The breeziest, most convivial Marvel movie in ages, Spider-Man: Homecoming boasts a high-school Peter Parker with no trendy superhero angst. Played by Tom Holland, the teenage Peter doesn’t brood over collateral damage, threats to civil liberties, or the ethical and psychological perils of vigilantism. He just loves putting on his goofy costume, shooting out webs, and swinging around foiling robberies and saving good people. He watches bystander videos of himself on YouTube and relishes the number of views. He has a roly-poly pal, Ned (Jacob Batalon), who’s like a stand-in for Comic-Con fanboys (the cheerful ones, not the chronic malcontents), and has a crush on a lovely girl named Liz (Laura Harrier), who maybe likes him back. The fate of the planet is not at stake. The movie’s villain, Adrian Toomes (Michael Keaton), is doing his dirty work with alien technology scavenged from an invasion of a few Avengers movies back, but he’s basically a bank robber with a chip on his shoulder who works out of a glorified chop shop. The homecoming of the title is a high-school dance, but it also suggests a trip back to a simpler era in superheroics.

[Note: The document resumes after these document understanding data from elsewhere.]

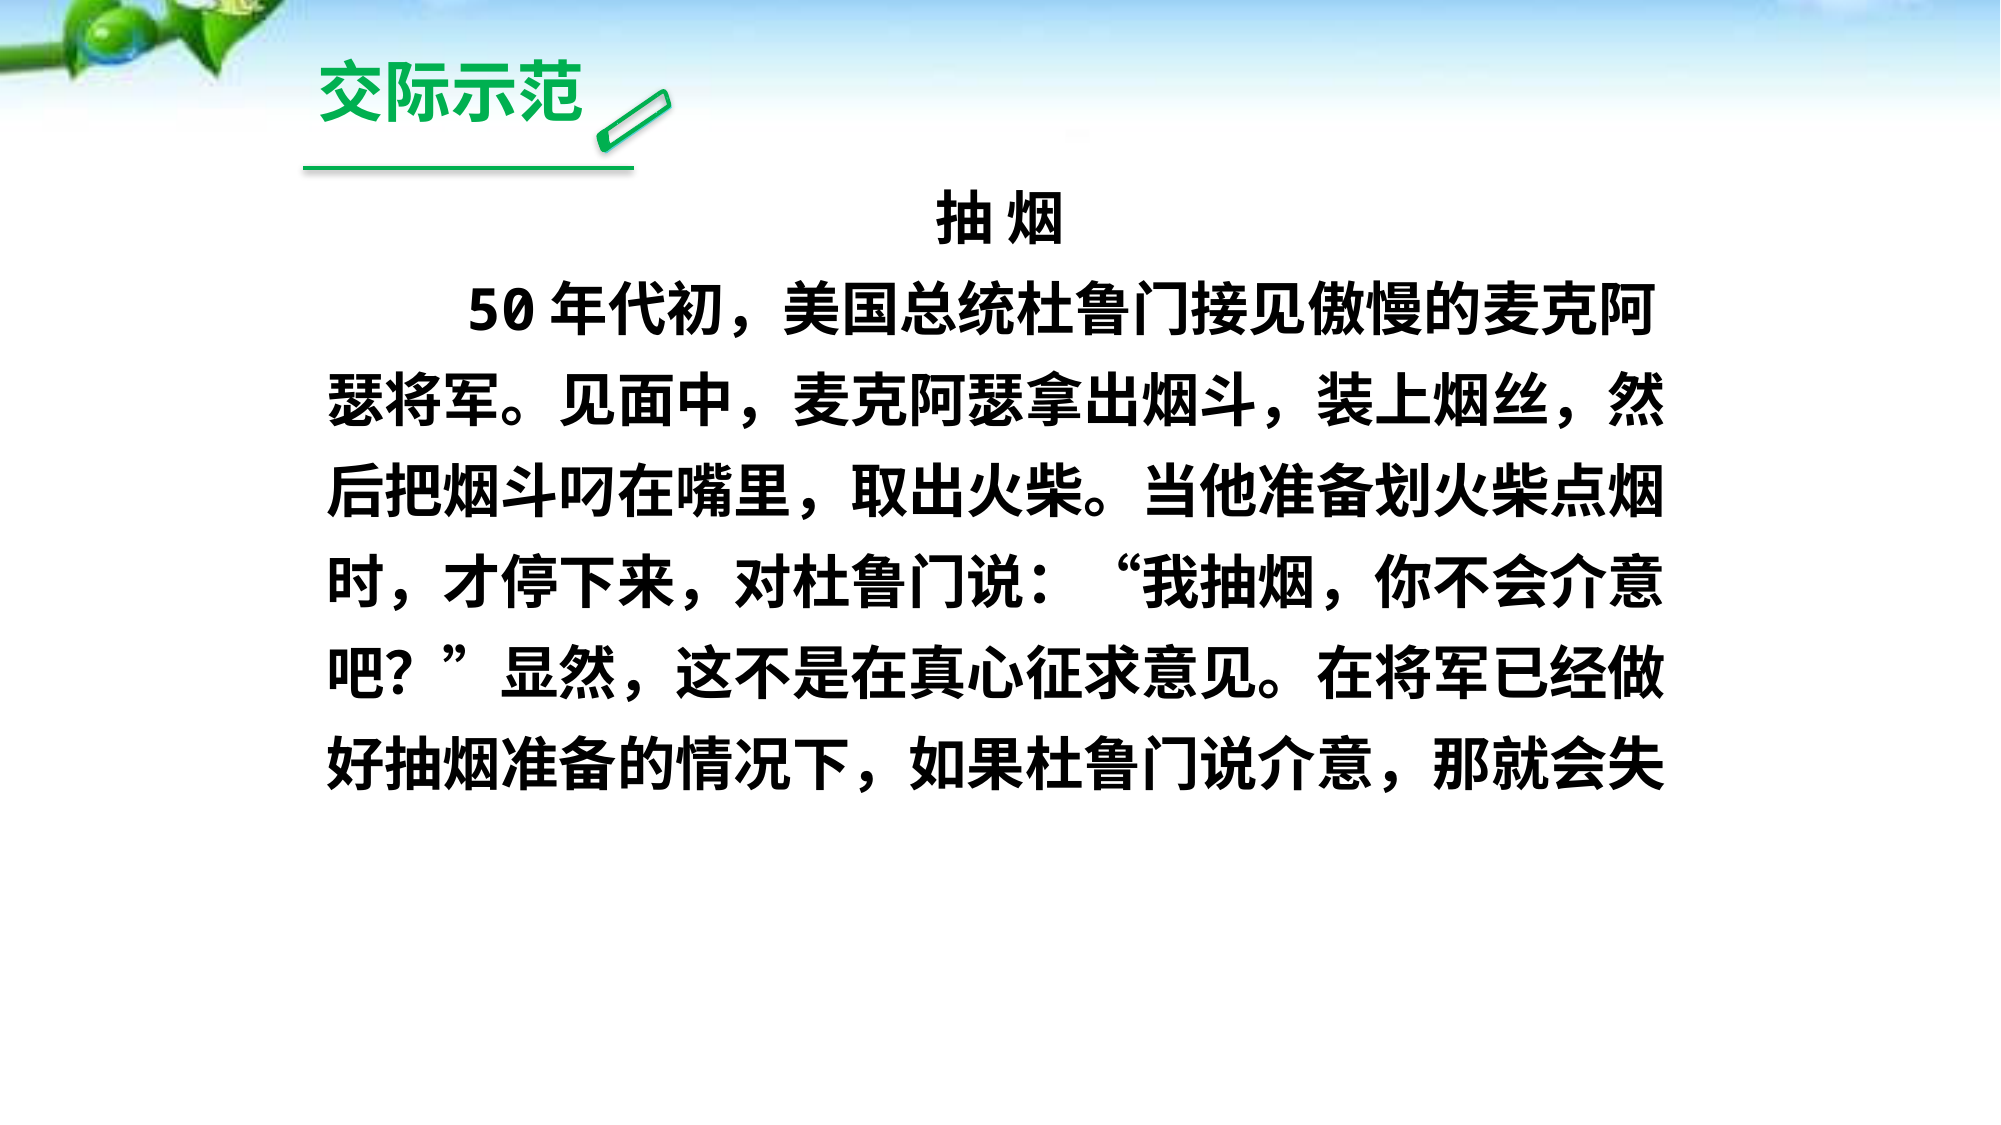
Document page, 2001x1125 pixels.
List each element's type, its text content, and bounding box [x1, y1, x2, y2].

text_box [302, 42, 673, 169]
text_box 抽 烟 50年代初，美国总统杜鲁门接见傲慢的麦克阿瑟将军。见面中，麦克阿瑟拿出烟斗，装上烟丝，然后把烟斗叼在嘴里，取出火柴。当他准备划火柴点烟时，才停下来，对杜鲁门说：“我抽烟，你不会介意吧？”显然，这不是在真心征求意见。在将军已经做好抽烟准备的情况下，如果杜鲁门说介意，那就会失 [314, 154, 1686, 803]
picture [0, 0, 2001, 1125]
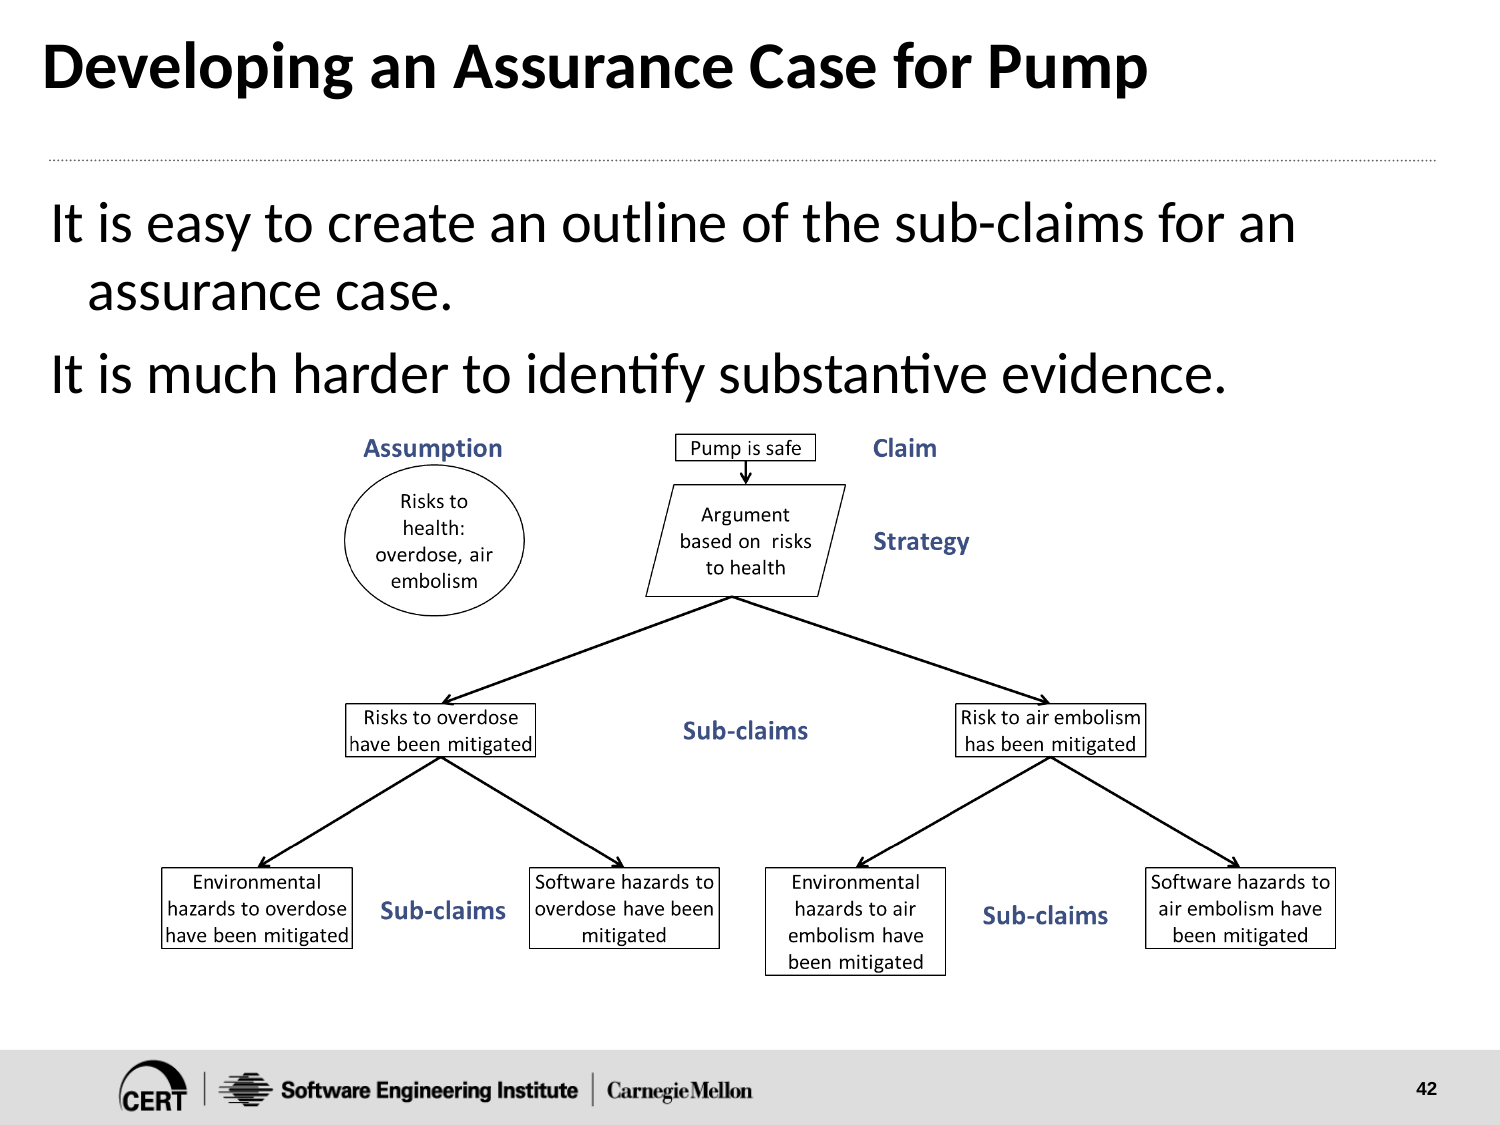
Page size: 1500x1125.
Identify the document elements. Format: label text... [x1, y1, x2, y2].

picture [102, 1056, 765, 1117]
list It is easy to create an outline of the sub-claims for an assurance case. It is much harder to identify substantive evidence. [49, 187, 1438, 1001]
title Developing an Assurance Case for Pump [42, 37, 1434, 155]
picture [151, 422, 1349, 989]
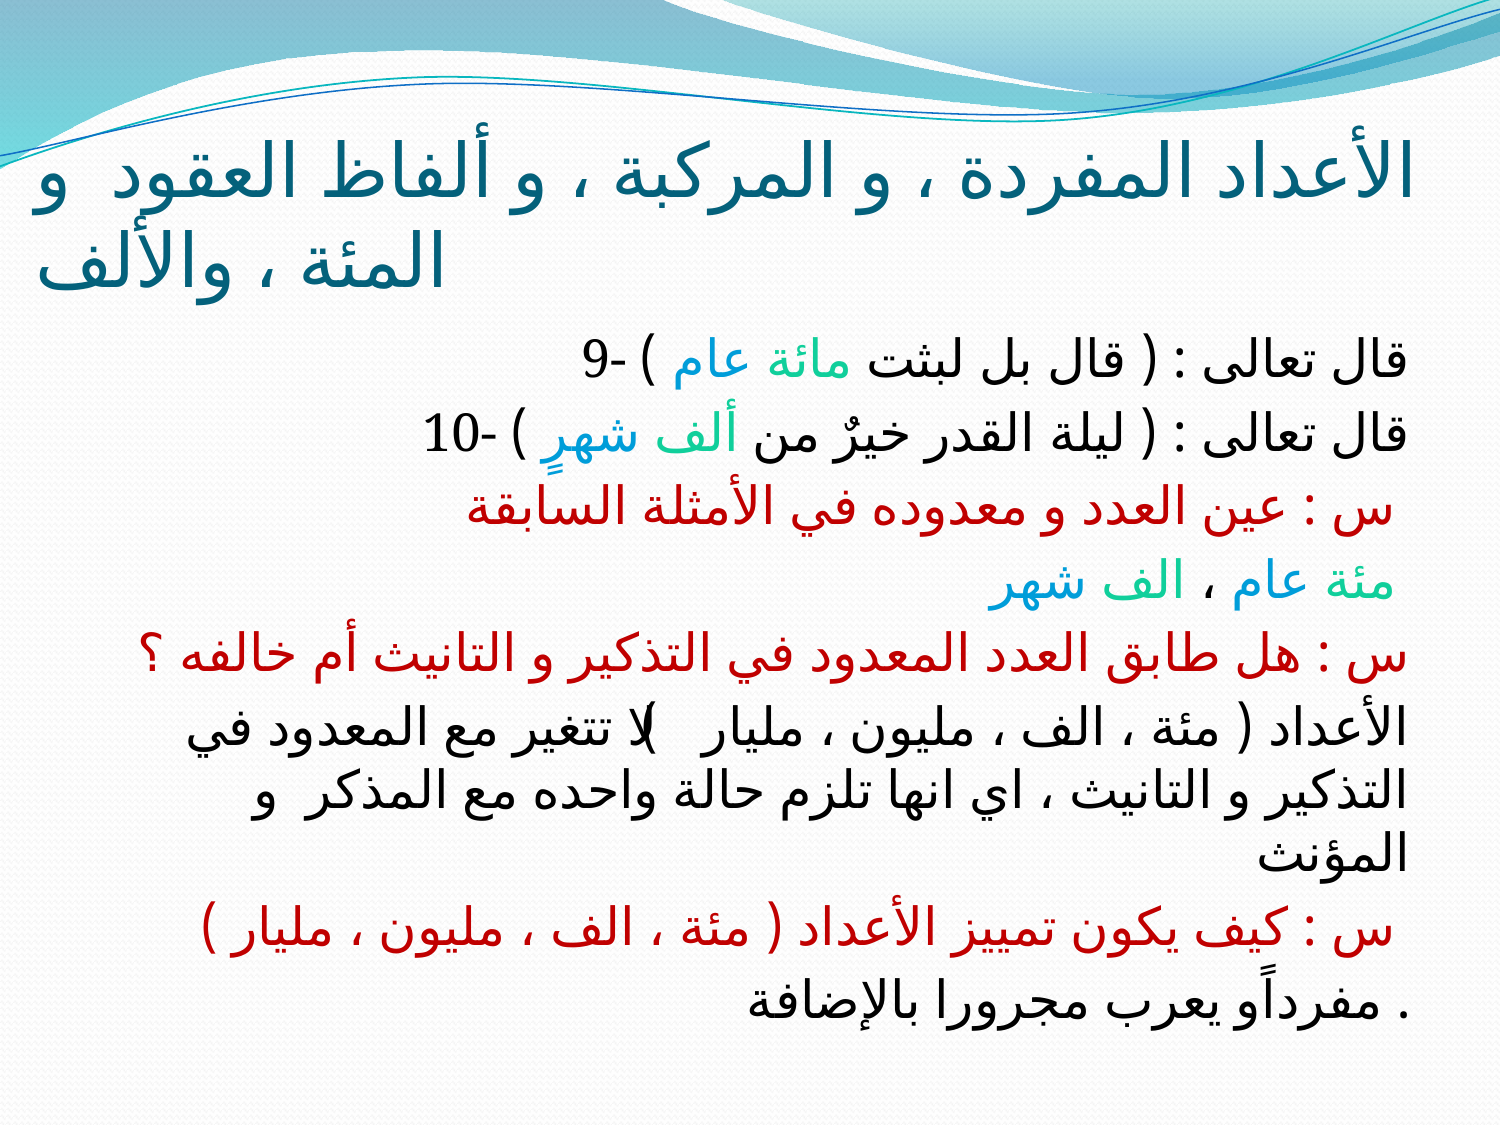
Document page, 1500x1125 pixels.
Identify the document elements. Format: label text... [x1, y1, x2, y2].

title الأعداد المفردة ، و المركبة ، و ألفاظ العقود و المئة ، والألف [35, 115, 1500, 303]
list 9- قال تعالى : ( قال بل لبثت مائة عام ) 10- قال تعالى : ( ليلة القدر خيرٌ من ألف شهرٍ ) س : عين العدد و معدوده في الأمثلة السابقة مئة عام ، الف شهر س : هل طابق العدد المعدود في التذكير و التانيث أم خالفه ؟ الأعداد ( مئة ، الف ، مليون ، مليار ) لا تتغير مع المعدود في التذكير و التانيث ، اي انها تلزم حالة واحده مع المذكر و المؤنث س : كيف يكون تمييز الأعداد ( مئة ، الف ، مليون ، مليار ) مفرداًو يعرب مجرورا بالإضافة . [75, 317, 1425, 1038]
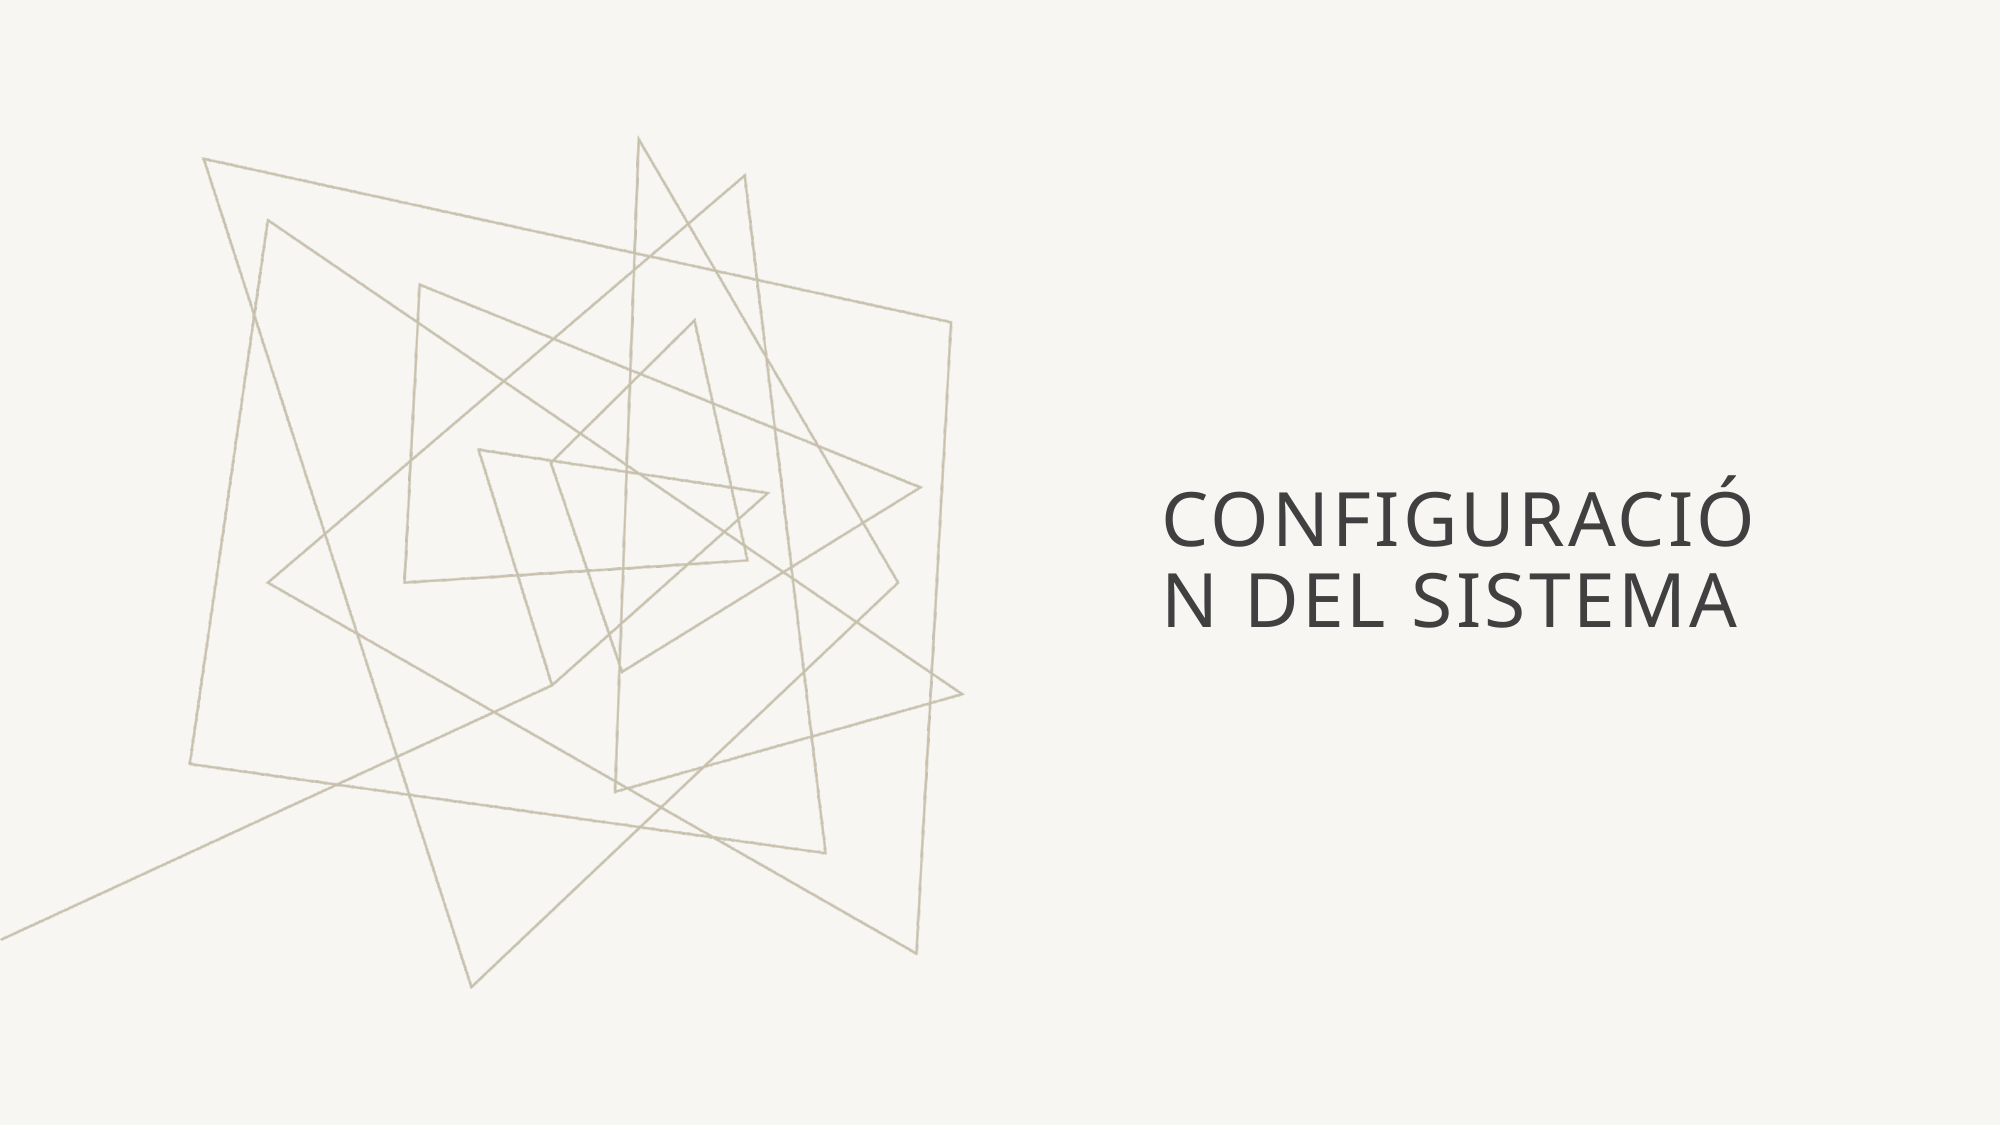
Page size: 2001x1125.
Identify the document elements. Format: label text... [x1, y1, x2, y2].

Even those of us who regard the Marvel aesthetic as a plague on world cinema can find much in Spider-Man: Homecoming to be charmed by. Peter’s famous tagline — “Just your friendly neighborhood Spider-Man” — takes on a new meaning. In the 1960s, it was novel, insofar as most superheroes didn’t make deflating jokes mid-battle, as if they’d read their own Mad Magazine parodies. Now it reads as a declaration of independence in an interdependent superhero galaxy.
Well, almost. There’s no such thing as total independence. Holland’s Spidey made his debut in last year’s Captain America: Civil War, and he’s Avengers adjacent whether he likes it or not. Marvel and its affiliated studios (here it’s Sony, elsewhere Disney and Fox) are in the “universe” business, which means hundreds of millions at stake on every stupid little comic-book movie. And so Peter Parker has a hovering father figure in Robert Downey Jr.’s Tony Stark and a surly monitor in Stark’s one-time chauffeur Happy (Jon Favreau). There are fans who let out squeals of delight when an Avenger or miscellaneous Marvelite puts in an appearance, but those of us who prefer our superheroes as madcap individuals rather than members of solemn collectives get a sinking feeling. All the juice has gone out of Downey’s Stark, who functions as a scold, and Favreau is too far out of the acting business to give Happy more than one note. I’d pay to see him in a Chris Christie biopic, but that’s about it.
Best to focus on what’s right. The director, Jon Watts, hails from comedy, and his action scenes are full of witty fillips, busy but not bludgeoning. Peter’s attempt to keep a bisected Staten Island Ferry from coming apart almost tops the subway sequence in Sam Raimi’s Spider-Man 2 — almost. (Simpler is generally better.) The only letdown is a poorly storyboarded midair climax, but it’s saved by its resolution on a beach amid the burning debris. The acting is so good you feel you’re looking at the wreckage of lives.
Holland (a Brit) pitches his voice high and maintains his springy, gee-whiz American energy without becoming tiresome, partly thanks to good comic timing, partly to the resourceful script by … too many writers to list (and those are just the ones who are credited). All I missed were indications of Peter’s “Spidey sense,” which gets a workout in the comics but isn’t much in evidence onscreen. As his crush, Harrier is appealingly self-possessed, and the former teen fashion icon Zendaya radiates happiness — and suggests she has all kinds of mischievous secrets — as a classmate named Michelle. It should be noted that Harrier and Zendaya are not white, which makes this Spidey iteration something of a Marvel movie marvel. A new poll has it that even in Mississippi a majority of Republicans approve of interracial marriage. True, 46 percent don’t, but the times they are a-changin’.
As the new, youngish Aunt May, Marisa Tomei does little more than frown while other characters comment on her hotness (the character needs an upgrade), and there’s a bit too much of Batalon: It’s like being stuck in an elevator at Comic-Con. But as the coach of the school’s academic team, Martin Starr is a delightful study in brainy befuddlement. And Michael Keaton is everything you could hope for. He doesn’t have a huge amount of range — you can always see traces of his Beetlejuice, his Batman, his Birdman, his Ray Kroc. But he’s palpably happy to be working again after so many years out of the loop, and everything he does is smart, alert, grounded. In Toomes’s first face-to-face with Peter out of costume, Keaton and Holland play with both farcical precision and emotional weight. It’s a screamingly squirmy scene, a true melding of superhero gravity and high-school panic.